▶ _Task statement_:
Word for word, retype the tail of the data below, starting with the line that has "Left hand at" and including the last line.

▶ _Input records_:
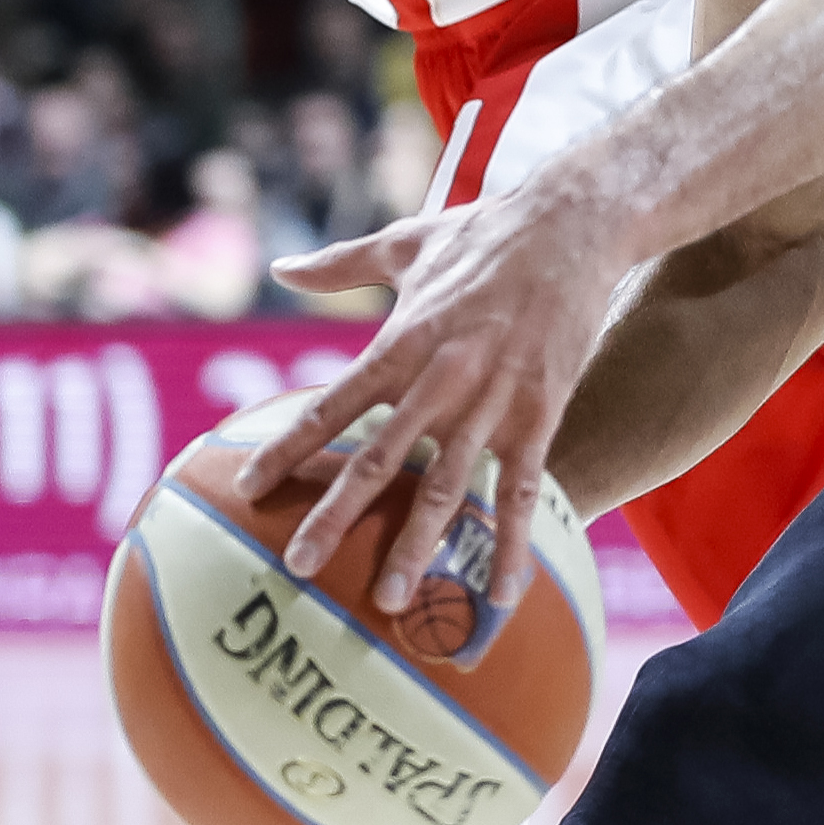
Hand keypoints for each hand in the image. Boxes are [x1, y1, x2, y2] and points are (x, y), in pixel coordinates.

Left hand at [233, 183, 626, 633]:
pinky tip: (500, 595)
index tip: (249, 486)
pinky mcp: (541, 415)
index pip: (332, 403)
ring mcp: (493, 402)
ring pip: (446, 488)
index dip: (290, 446)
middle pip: (378, 459)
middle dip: (336, 517)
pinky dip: (509, 545)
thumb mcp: (407, 242)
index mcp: (402, 338)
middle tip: (300, 566)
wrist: (573, 225)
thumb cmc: (485, 232)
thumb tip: (281, 267)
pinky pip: (521, 493)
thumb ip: (340, 264)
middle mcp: (441, 378)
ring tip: (391, 600)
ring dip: (417, 546)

▶ _Answer to this task_:
Left hand at [233, 183, 626, 633]:
pinky tip: (500, 595)
index tip: (249, 486)
pinky mcp: (541, 415)
index pip: (332, 403)
ring mcp: (493, 402)
ring pip: (446, 488)
index dip: (290, 446)
middle pip: (378, 459)
middle dip: (336, 517)
pinky dip: (509, 545)
thumb mcp: (407, 242)
index mcp: (402, 338)
middle tip: (300, 566)
wrist: (573, 225)
thumb cmc: (485, 232)
thumb tip: (281, 267)
pinky pip: (521, 493)
thumb ip: (340, 264)
middle mcp: (441, 378)
ring tip: (391, 600)
ring dip: (417, 546)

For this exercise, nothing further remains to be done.